McSwain joined the NREMT board in 1988, during the last year of Morando’s 18-year tenure as executive director and served on the board for more than 10 years. “The most important thing that happened to the National Registry while I was there was Bill Brown,” he said.
Brown, who has served as executive director since 1989, enumerated some NREMT milestones, including the first NREMT board meeting in June 1970; the first EMT exam (which tested 1,500 candidates) in 1971; the first paramedic exam in 1978; the opening of the Rocco V. Morando Building, which now houses the Registry, in 1980; the first EMT-intermediate exam in 1982; the decision by the U.S. military in 1986 to require all of its medics to become nationally registered; and the 1998 launch of an ambitious NREMT research project, which uses the Registry’s massive database to answer questions critical to the development of EMS.

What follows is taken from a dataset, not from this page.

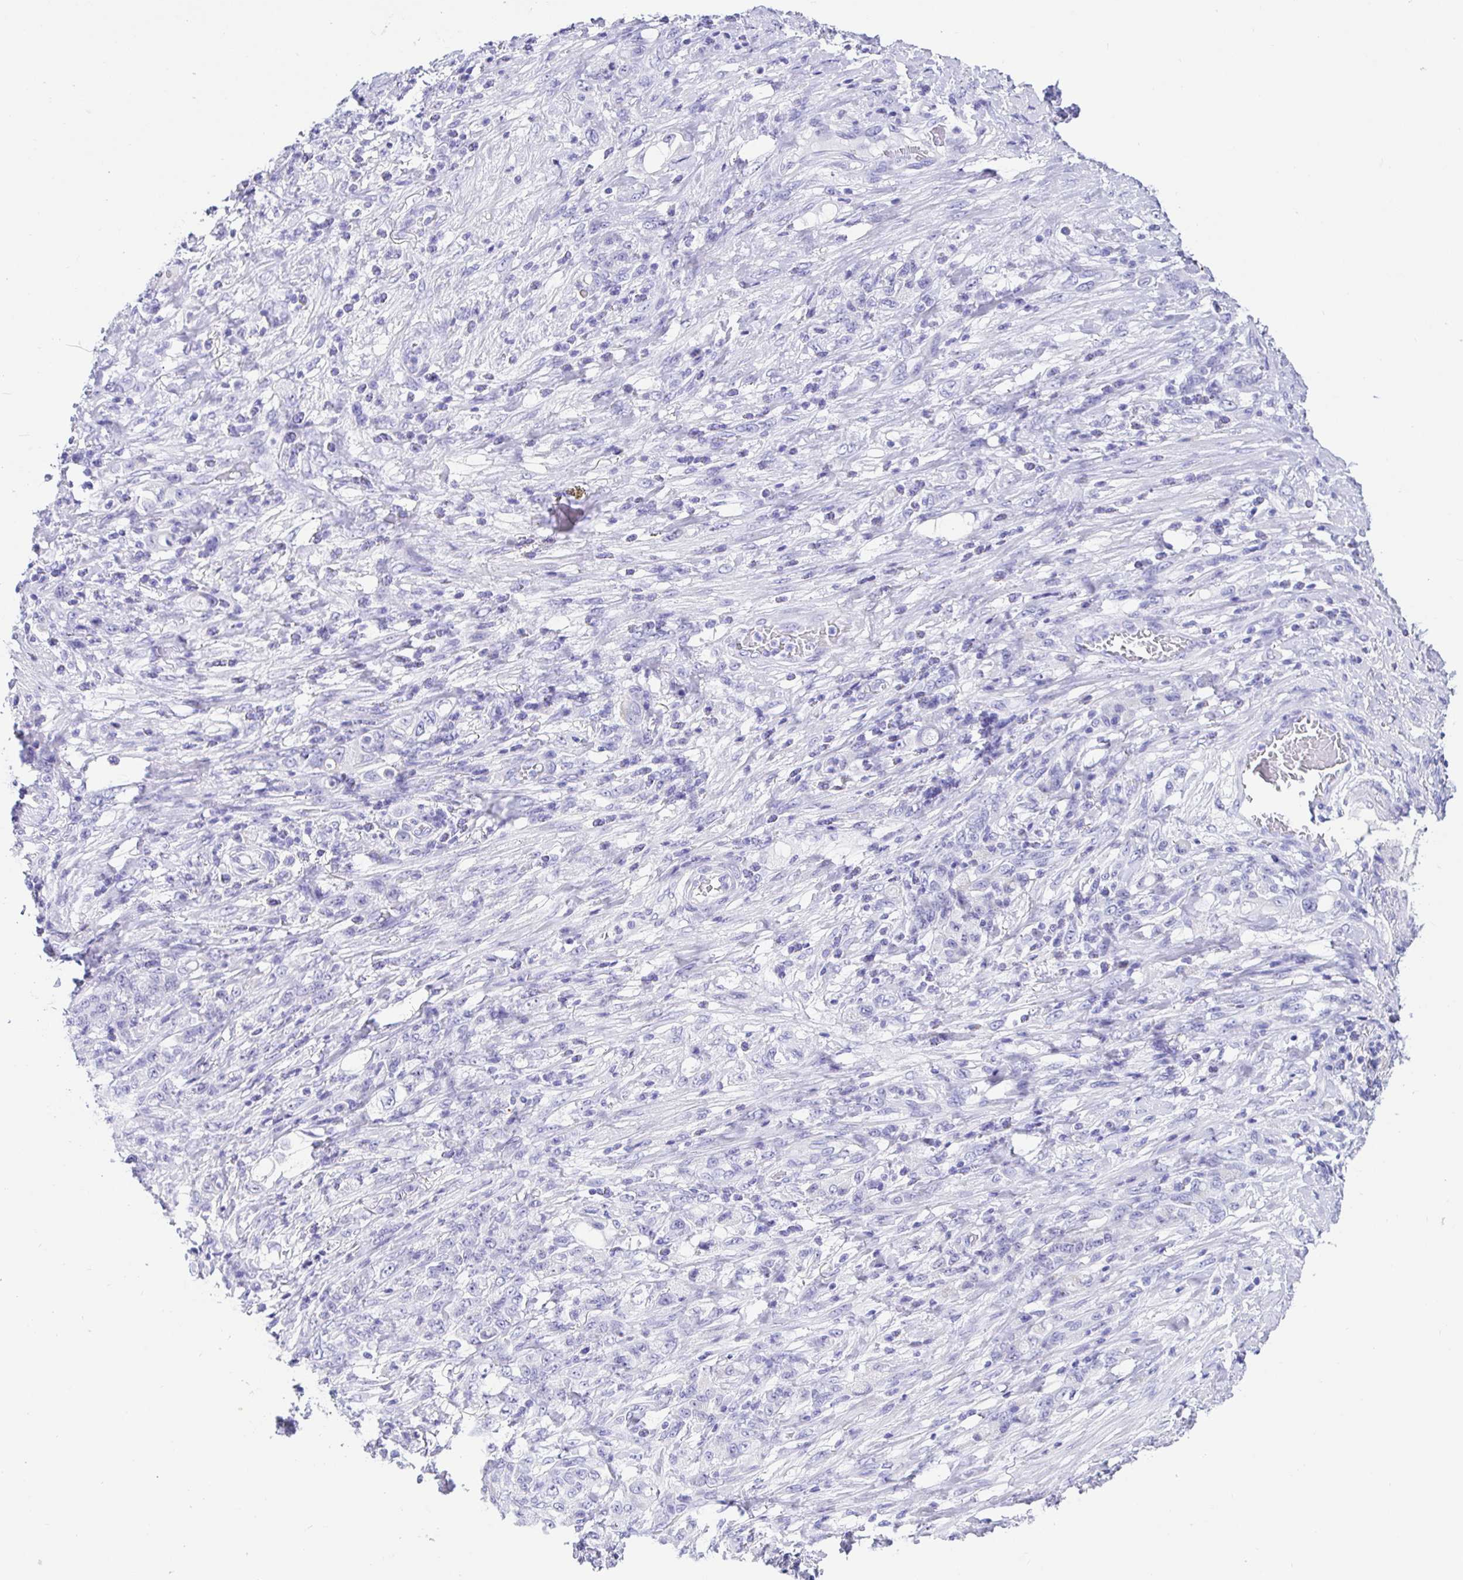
{"staining": {"intensity": "negative", "quantity": "none", "location": "none"}, "tissue": "stomach cancer", "cell_type": "Tumor cells", "image_type": "cancer", "snomed": [{"axis": "morphology", "description": "Adenocarcinoma, NOS"}, {"axis": "topography", "description": "Stomach"}], "caption": "The micrograph reveals no staining of tumor cells in adenocarcinoma (stomach).", "gene": "PRAMEF19", "patient": {"sex": "female", "age": 79}}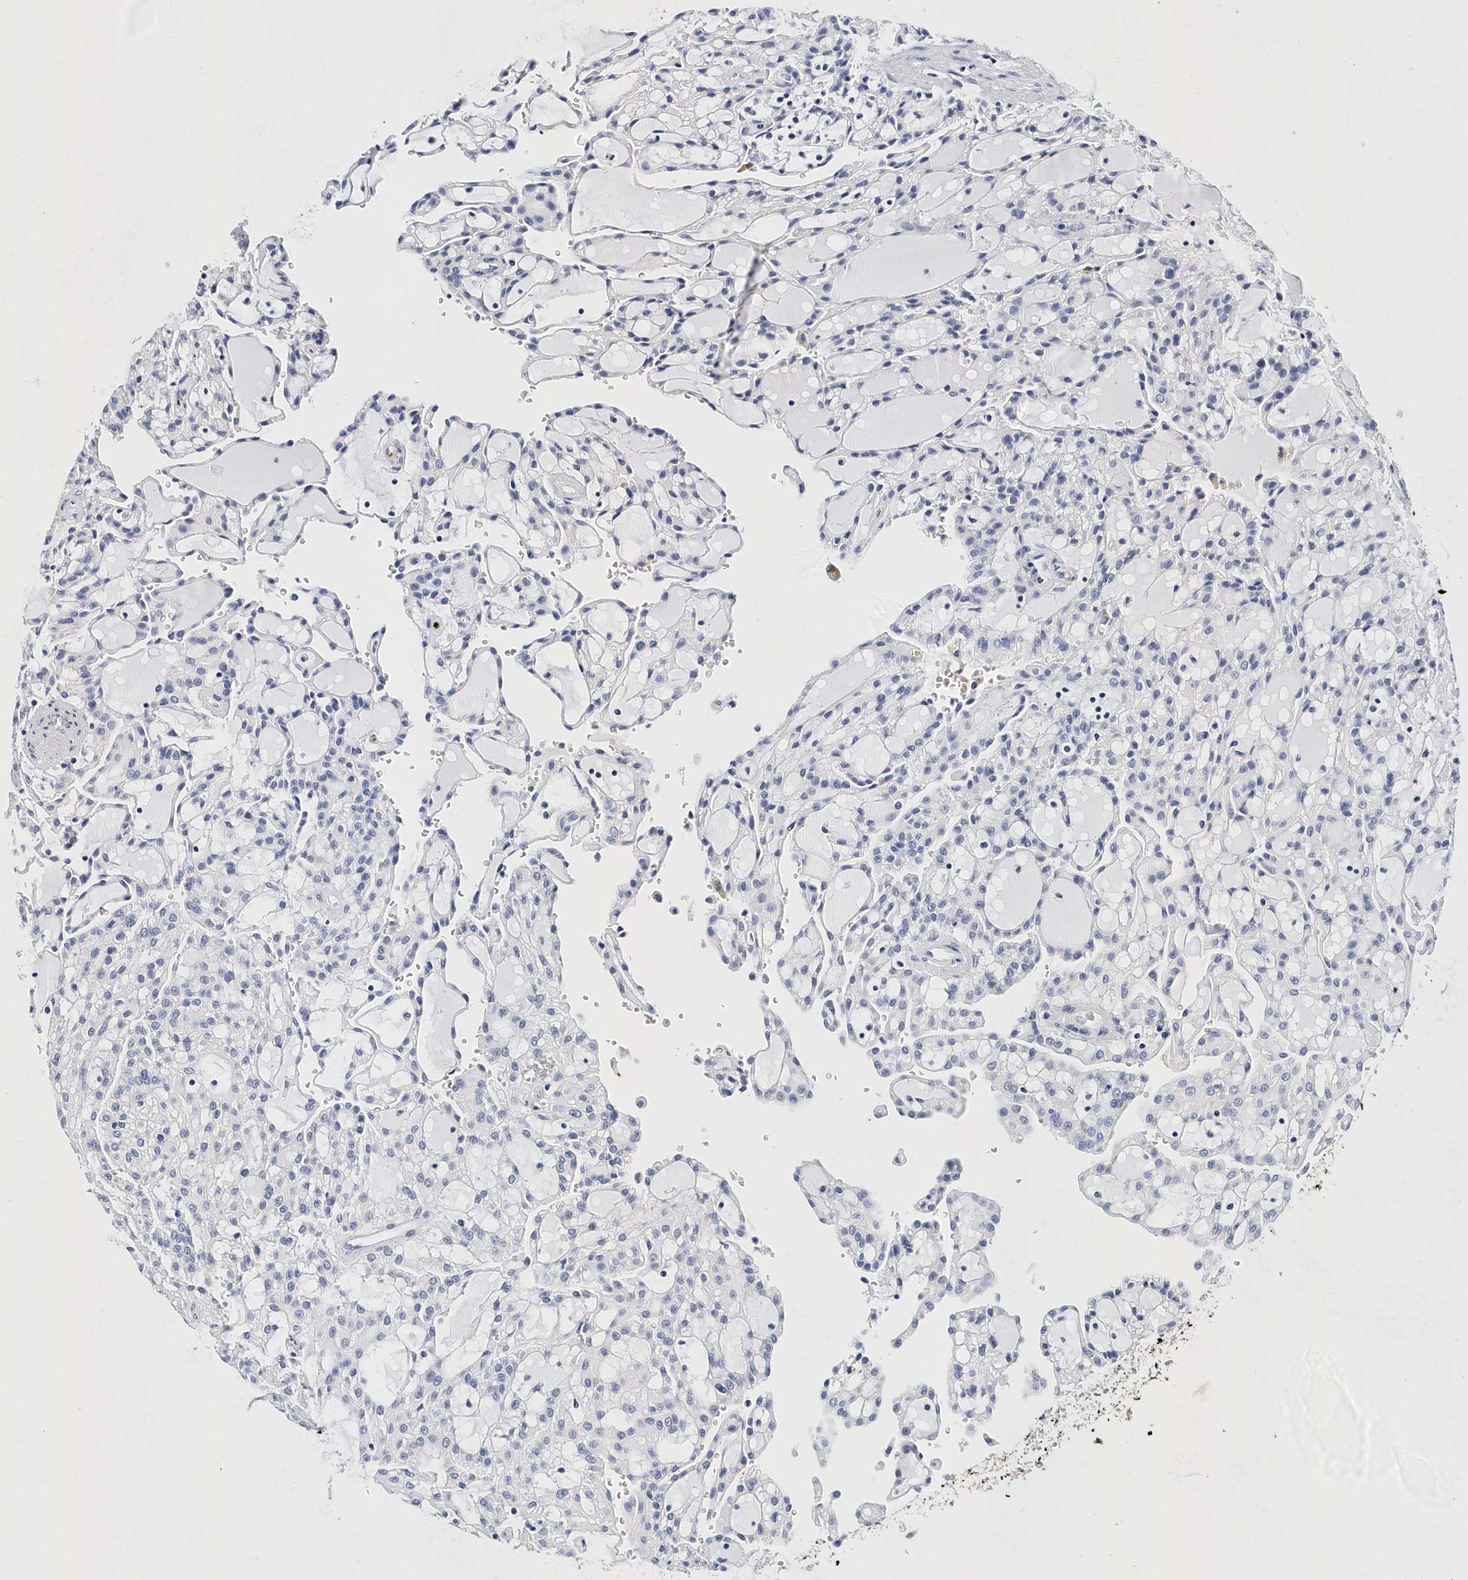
{"staining": {"intensity": "negative", "quantity": "none", "location": "none"}, "tissue": "renal cancer", "cell_type": "Tumor cells", "image_type": "cancer", "snomed": [{"axis": "morphology", "description": "Adenocarcinoma, NOS"}, {"axis": "topography", "description": "Kidney"}], "caption": "DAB immunohistochemical staining of human adenocarcinoma (renal) reveals no significant expression in tumor cells.", "gene": "ITGA2B", "patient": {"sex": "male", "age": 63}}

In 2002, NREMT raised its fees by $5–its first-ever fee increase–and in 2007, exam-takers put down their pencils, moving to the Registry’s computer assisted testing.
By 2005, 46 states used the Registry, and some 600 people each day now take an NREMT exam. “We have certified 1,441,000 EMTs and paramedics over the past 40 years,” Brown reported.
As for the future, Dawson said: “We in EMS will be required to be increasingly competent and accountable, and NREMT is uniquely situated to enable that.”
“We all worked together through hard times and good times and that work has paid off,” Morando said.